I want to be able to use my role as a woman writer of color to talk about these things that other people aren't. I feel strongly about that because I grew up not reading voices of women of color, people of color, and so I should do that.

It's really not a part of the conversation or the curriculum when we were growing up.

Yeah, and I felt like I only realized that recently and I kind of mad, because I grew up thinking that canon was all these white people, white men really. How was I supposed to know that there were all these other writers that I could have read?

juliana f reyes

juliana f reyes

Photo by Aidan Un. 

What advice would you give to somebody who's looking to do what you do?

Especially with reporting now, because you don't need an internship or a job or anything to just do stories, I think it would be just to go and do stuff. I think if you really want to do it you just got to go and find a story, find something you're interesting in and make a story of your own.
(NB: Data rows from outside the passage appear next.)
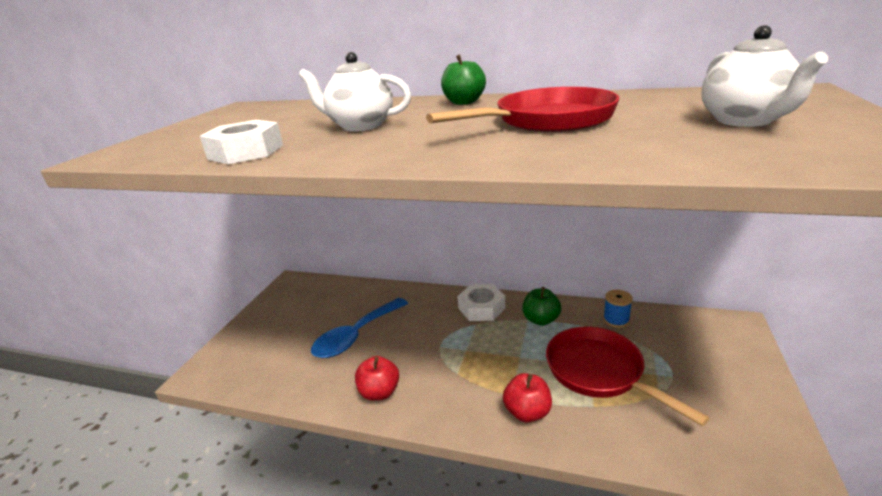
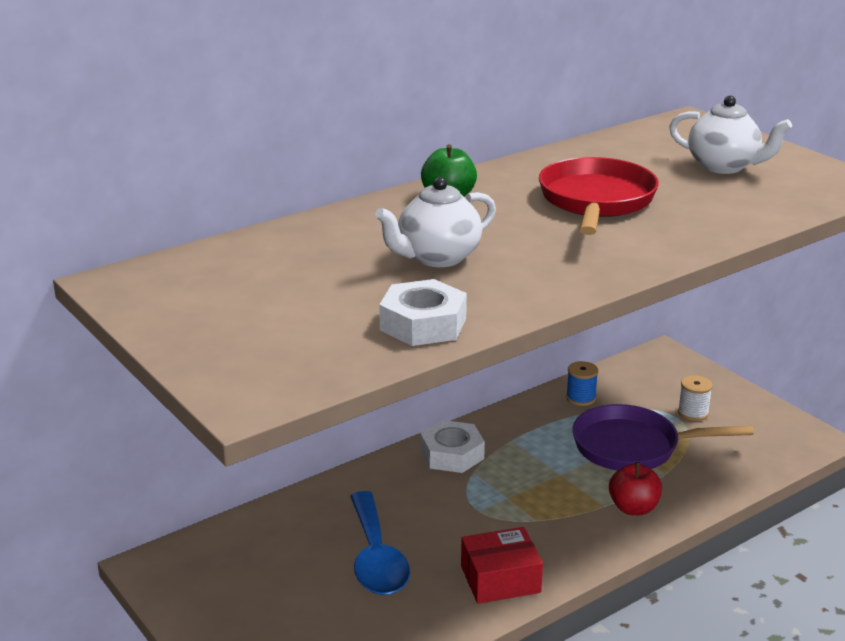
camera: 55 degrees left, 0 degrees up
red apple [355,356,399,401] -> red box [461,527,543,604]
green apple [522,287,561,326] -> none
red pan [546,327,709,426] -> purple pan [572,404,754,471]
none -> white spool [678,375,713,421]

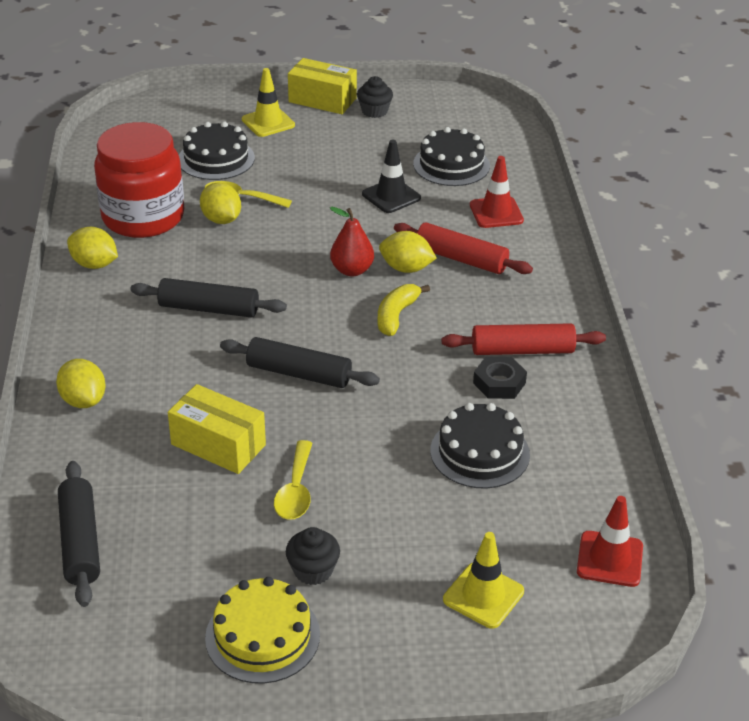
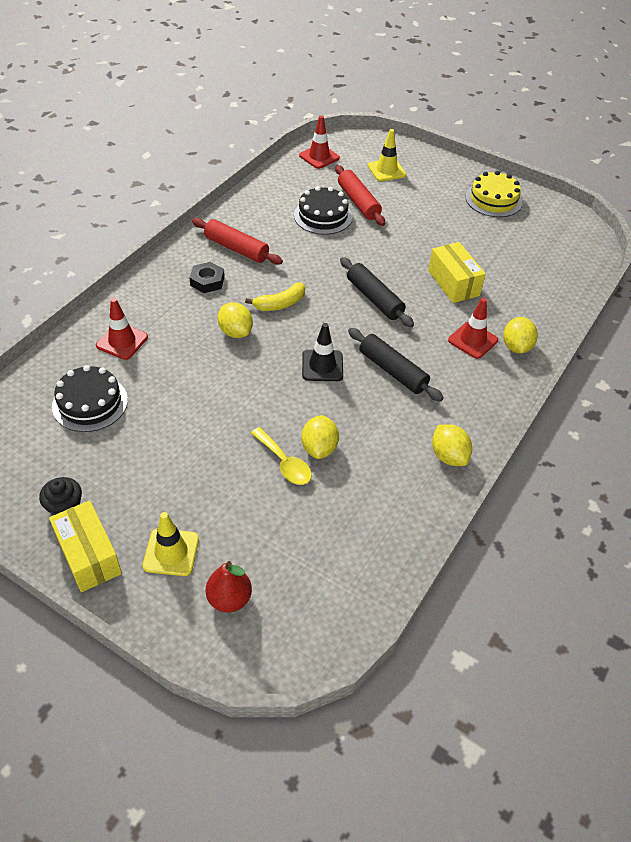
camera: 145 degrees left, 10 degrees up
black rolling pin [58,461,100,607] -> none
red jar [94,122,184,238] -> none
black cake [179,122,255,180] -> none
yellow spoon [274,440,312,520] -> none
black cupcake [286,527,340,585] -> none
red pear [330,207,374,276] -> red pear moved to [206,561,252,613]
black traffic cone [362,140,421,213] -> black traffic cone moved to [302,323,343,381]
red rolling pin [394,222,533,274] -> red rolling pin moved to [335,165,385,226]
black nut [473,357,527,399] -> black nut moved to [189,262,225,293]
none -> red traffic cone [448,298,498,359]

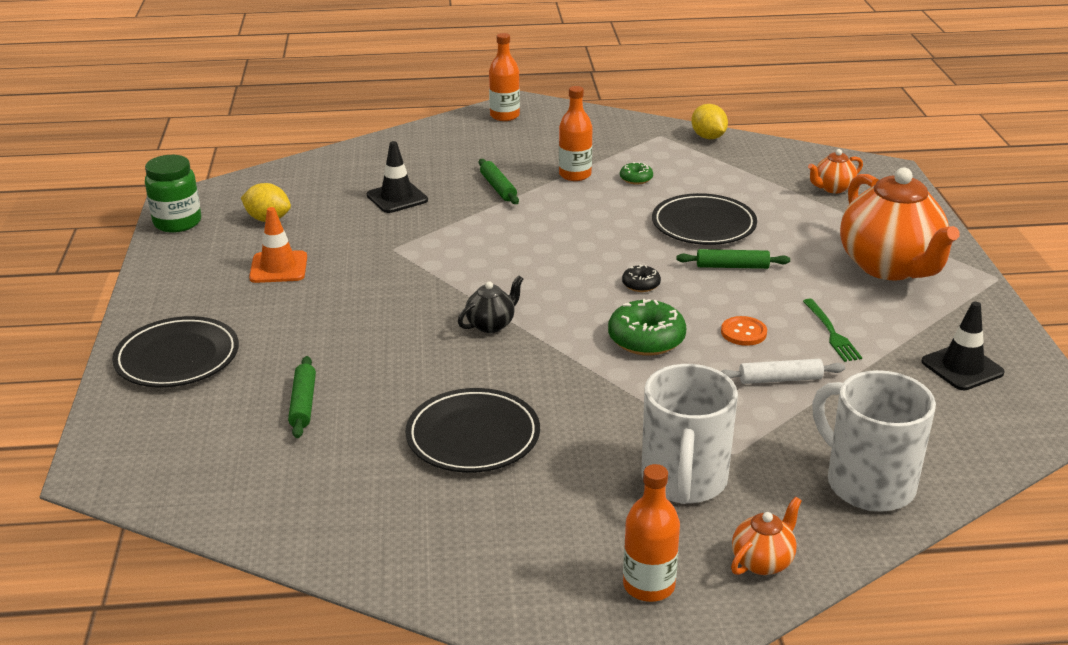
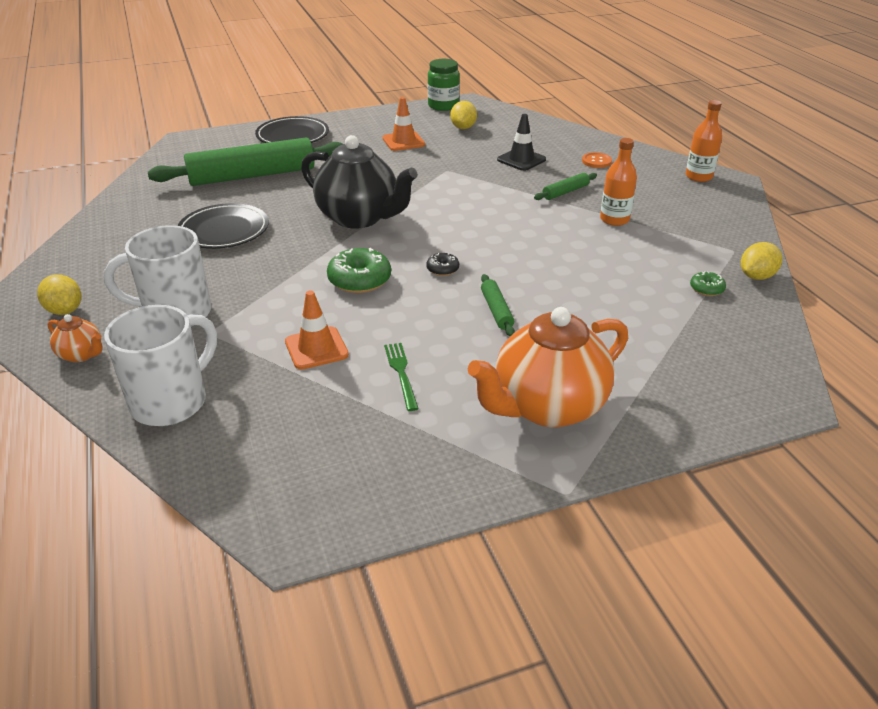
camera: 75 degrees right, 5 degrees up
green rolling pin [288,356,316,438] -> green rolling pin [148,137,343,186], size x2.39
black teapot [458,275,523,333] -> black teapot [301,135,418,229], size x2.27
green donut [620,162,653,184] -> green donut moved to [690,271,726,296]
orange bottle [623,464,680,602] -> yellow lemon [37,274,81,315]
black plate [652,193,757,245] -> none
orange button [721,316,767,346] -> orange button moved to [582,152,612,168]
white rolling pin [721,359,845,384] -> orange traffic cone [285,290,349,370]
green fork [803,299,862,362] -> green fork turned 105 degrees clockwise [384,343,419,411]
orange teapot [808,149,863,194] -> none
black traffic cone [921,302,1005,390] -> none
Don't wait for permission. And I feel like I didn't know that either. I was waiting for people to give me stories or for editors to tell me I what I was doing was good. Don't wait for validation from people, don't wait for them to tell you it can be published here, just do it and then learn. Because then that will show that you actually want to do it.

How have you been cultivating a sense of your Filipino-American identity?

I've been working on building my Filipino-American identity and what that means and how to share that with people and learning more about Filipinos.

So right now it's mainly a reading thing. So I'm reading Filipino short stories, trying to read more Filipino writers and do research on Philippine history, because I know nothing about that.

In January I went back to the Philippines for the first time in a long time and I interviewed my grandparents about their lives, so learning about family history too. I think writing would be a big part of it. It's this weird nebulous call.

What are the things you need in your life to wake up and be happy and be productive?

I'm really all about food, I like spicy food, I need spicy food. They call me “snack pack” in the office, because I eat all the time and I know all the places to go eat. I put Siracha on everything. Or like, at all the Vietnamese restaurants, or the ones I like to go in Washington, they have these pickled jalapenos and those are the things that I need.

So it's about spicy condiments?

Yeah, because most of the time no one is going to make it spicy enough for you, unless you go to a Szechuan place, but that's the only time they'll really make it spicy. You can't trust anyone's spicy…

Yeah, I bike a lot more now do I don't do this, but I used to walk around the city with my headphones blasting some sort of music, like pump up music. That would help me feel myself really walk down the street listening to electronic music or hip hop, or something like that.

I have this Dickie's jumpsuit, I'm obsessed with my Dickie's jumpsuit. I also just started incorporating it into my daily life. I wear it to the office sometimes; that's another thing my coworkers tease me about.